Which lines have the string "height"? Copy all of them from the entries below.

━━━━━ STORED DATA

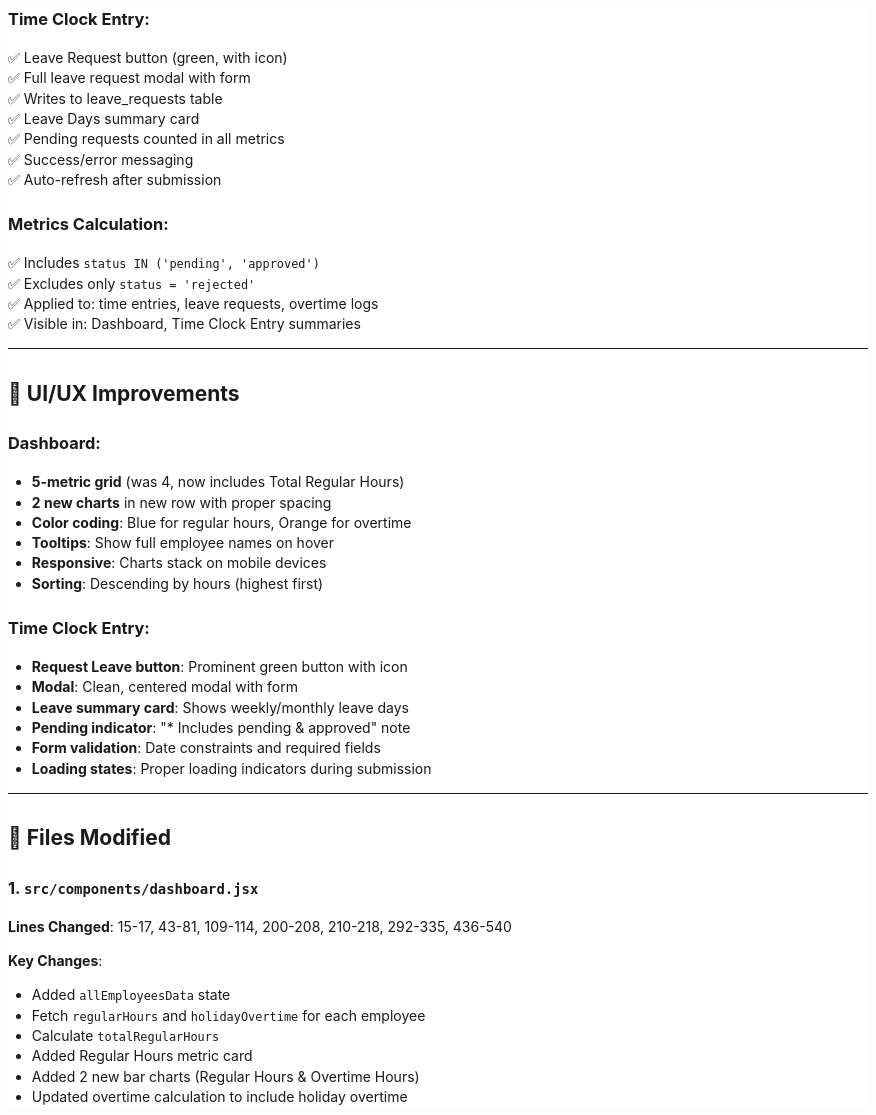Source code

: ### Time Clock Entry:
✅ Leave Request button (green, with icon)  
✅ Full leave request modal with form  
✅ Writes to leave_requests table  
✅ Leave Days summary card  
✅ Pending requests counted in all metrics  
✅ Success/error messaging  
✅ Auto-refresh after submission  

### Metrics Calculation:
✅ Includes `status IN ('pending', 'approved')`  
✅ Excludes only `status = 'rejected'`  
✅ Applied to: time entries, leave requests, overtime logs  
✅ Visible in: Dashboard, Time Clock Entry summaries  

---

## 🎨 UI/UX Improvements

### Dashboard:
- **5-metric grid** (was 4, now includes Total Regular Hours)
- **2 new charts** in new row with proper spacing
- **Color coding**: Blue for regular hours, Orange for overtime
- **Tooltips**: Show full employee names on hover
- **Responsive**: Charts stack on mobile devices
- **Sorting**: Descending by hours (highest first)

### Time Clock Entry:
- **Request Leave button**: Prominent green button with icon
- **Modal**: Clean, centered modal with form
- **Leave summary card**: Shows weekly/monthly leave days
- **Pending indicator**: "* Includes pending & approved" note
- **Form validation**: Date constraints and required fields
- **Loading states**: Proper loading indicators during submission

---

## 📝 Files Modified

### 1. `src/components/dashboard.jsx`
**Lines Changed**: 15-17, 43-81, 109-114, 200-208, 210-218, 292-335, 436-540

**Key Changes**:
- Added `allEmployeesData` state
- Fetch `regularHours` and `holidayOvertime` for each employee
- Calculate `totalRegularHours`
- Added Regular Hours metric card
- Added 2 new bar charts (Regular Hours & Overtime Hours)
- Updated overtime calculation to include holiday overtime
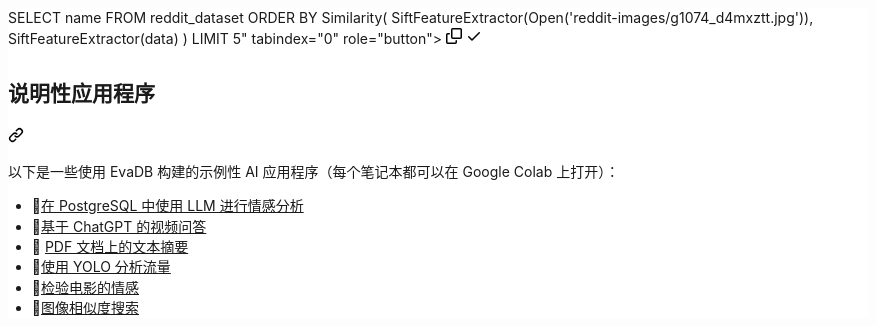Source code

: SELECT name FROM reddit_dataset ORDER BY
    Similarity(
        SiftFeatureExtractor(Open('reddit-images/g1074_d4mxztt.jpg')),
        SiftFeatureExtractor(data)
    )
    LIMIT 5" tabindex="0" role="button">
      <svg aria-hidden="true" height="16" viewBox="0 0 16 16" version="1.1" width="16" data-view-component="true" class="octicon octicon-copy js-clipboard-copy-icon">
    <path d="M0 6.75C0 5.784.784 5 1.75 5h1.5a.75.75 0 0 1 0 1.5h-1.5a.25.25 0 0 0-.25.25v7.5c0 .138.112.25.25.25h7.5a.25.25 0 0 0 .25-.25v-1.5a.75.75 0 0 1 1.5 0v1.5A1.75 1.75 0 0 1 9.25 16h-7.5A1.75 1.75 0 0 1 0 14.25Z"></path><path d="M5 1.75C5 .784 5.784 0 6.75 0h7.5C15.216 0 16 .784 16 1.75v7.5A1.75 1.75 0 0 1 14.25 11h-7.5A1.75 1.75 0 0 1 5 9.25Zm1.75-.25a.25.25 0 0 0-.25.25v7.5c0 .138.112.25.25.25h7.5a.25.25 0 0 0 .25-.25v-7.5a.25.25 0 0 0-.25-.25Z"></path>
</svg>
      <svg aria-hidden="true" height="16" viewBox="0 0 16 16" version="1.1" width="16" data-view-component="true" class="octicon octicon-check js-clipboard-check-icon color-fg-success d-none">
    <path d="M13.78 4.22a.75.75 0 0 1 0 1.06l-7.25 7.25a.75.75 0 0 1-1.06 0L2.22 9.28a.751.751 0 0 1 .018-1.042.751.751 0 0 1 1.042-.018L6 10.94l6.72-6.72a.75.75 0 0 1 1.06 0Z"></path>
</svg>
    </clipboard-copy>
  </div></div>
<div class="markdown-heading" dir="auto"><h2 tabindex="-1" class="heading-element" dir="auto"><font style="vertical-align: inherit;"><font style="vertical-align: inherit;">说明性应用程序</font></font></h2><a id="user-content-illustrative-apps" class="anchor" aria-label="永久链接：说明性应用程序" href="#illustrative-apps"><svg class="octicon octicon-link" viewBox="0 0 16 16" version="1.1" width="16" height="16" aria-hidden="true"><path d="m7.775 3.275 1.25-1.25a3.5 3.5 0 1 1 4.95 4.95l-2.5 2.5a3.5 3.5 0 0 1-4.95 0 .751.751 0 0 1 .018-1.042.751.751 0 0 1 1.042-.018 1.998 1.998 0 0 0 2.83 0l2.5-2.5a2.002 2.002 0 0 0-2.83-2.83l-1.25 1.25a.751.751 0 0 1-1.042-.018.751.751 0 0 1-.018-1.042Zm-4.69 9.64a1.998 1.998 0 0 0 2.83 0l1.25-1.25a.751.751 0 0 1 1.042.018.751.751 0 0 1 .018 1.042l-1.25 1.25a3.5 3.5 0 1 1-4.95-4.95l2.5-2.5a3.5 3.5 0 0 1 4.95 0 .751.751 0 0 1-.018 1.042.751.751 0 0 1-1.042.018 1.998 1.998 0 0 0-2.83 0l-2.5 2.5a1.998 1.998 0 0 0 0 2.83Z"></path></svg></a></div>
<p dir="auto"><font style="vertical-align: inherit;"><font style="vertical-align: inherit;">以下是一些使用 EvaDB 构建的示例性 AI 应用程序（每个笔记本都可以在 Google Colab 上打开）：</font></font></p>
<ul dir="auto">
<li><font style="vertical-align: inherit;"><font style="vertical-align: inherit;">🔮</font></font><a href="https://evadb.readthedocs.io/en/stable/source/usecases/sentiment-analysis.html" rel="nofollow"><font style="vertical-align: inherit;"><font style="vertical-align: inherit;">在 PostgreSQL 中使用 LLM 进行情感分析</font></font></a></li>
<li><font style="vertical-align: inherit;"><font style="vertical-align: inherit;">🔮</font></font><a href="https://evadb.readthedocs.io/en/stable/source/usecases/question-answering.html" rel="nofollow"><font style="vertical-align: inherit;"><font style="vertical-align: inherit;">基于 ChatGPT 的视频问答</font></font></a></li>
<li><font style="vertical-align: inherit;"><font style="vertical-align: inherit;">🔮 </font></font><a href="https://evadb.readthedocs.io/en/stable/source/usecases/text-summarization.html" rel="nofollow"><font style="vertical-align: inherit;"><font style="vertical-align: inherit;">PDF 文档上的文本摘要</font></font></a></li>
<li><font style="vertical-align: inherit;"><font style="vertical-align: inherit;">🔮</font></font><a href="https://evadb.readthedocs.io/en/stable/source/usecases/object-detection.html" rel="nofollow"><font style="vertical-align: inherit;"><font style="vertical-align: inherit;">使用 YOLO 分析流量</font></font></a></li>
<li><font style="vertical-align: inherit;"><font style="vertical-align: inherit;">🔮</font></font><a href="https://evadb.readthedocs.io/en/stable/source/usecases/emotion-analysis.html" rel="nofollow"><font style="vertical-align: inherit;"><font style="vertical-align: inherit;">检验电影的情感</font></font></a></li>
<li><font style="vertical-align: inherit;"><font style="vertical-align: inherit;">🔮</font></font><a href="https://evadb.readthedocs.io/en/stable/source/usecases/image-search.html" rel="nofollow"><font style="vertical-align: inherit;"><font style="vertical-align: inherit;">图像相似度搜索</font></font></a></li>
</ul>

━━━━━━━━━━

**EXPECTED ANSWER**.
      <svg aria-hidden="true" height="16" viewBox="0 0 16 16" version="1.1" width="16" data-view-component="true" class="octicon octicon-copy js-clipboard-copy-icon">
      <svg aria-hidden="true" height="16" viewBox="0 0 16 16" version="1.1" width="16" data-view-component="true" class="octicon octicon-check js-clipboard-check-icon color-fg-success d-none">
<div class="markdown-heading" dir="auto"><h2 tabindex="-1" class="heading-element" dir="auto"><font style="vertical-align: inherit;"><font style="vertical-align: inherit;">说明性应用程序</font></font></h2><a id="user-content-illustrative-apps" class="anchor" aria-label="永久链接：说明性应用程序" href="#illustrative-apps"><svg class="octicon octicon-link" viewBox="0 0 16 16" version="1.1" width="16" height="16" aria-hidden="true"><path d="m7.775 3.275 1.25-1.25a3.5 3.5 0 1 1 4.95 4.95l-2.5 2.5a3.5 3.5 0 0 1-4.95 0 .751.751 0 0 1 .018-1.042.751.751 0 0 1 1.042-.018 1.998 1.998 0 0 0 2.83 0l2.5-2.5a2.002 2.002 0 0 0-2.83-2.83l-1.25 1.25a.751.751 0 0 1-1.042-.018.751.751 0 0 1-.018-1.042Zm-4.69 9.64a1.998 1.998 0 0 0 2.83 0l1.25-1.25a.751.751 0 0 1 1.042.018.751.751 0 0 1 .018 1.042l-1.25 1.25a3.5 3.5 0 1 1-4.95-4.95l2.5-2.5a3.5 3.5 0 0 1 4.95 0 .751.751 0 0 1-.018 1.042.751.751 0 0 1-1.042.018 1.998 1.998 0 0 0-2.83 0l-2.5 2.5a1.998 1.998 0 0 0 0 2.83Z"></path></svg></a></div>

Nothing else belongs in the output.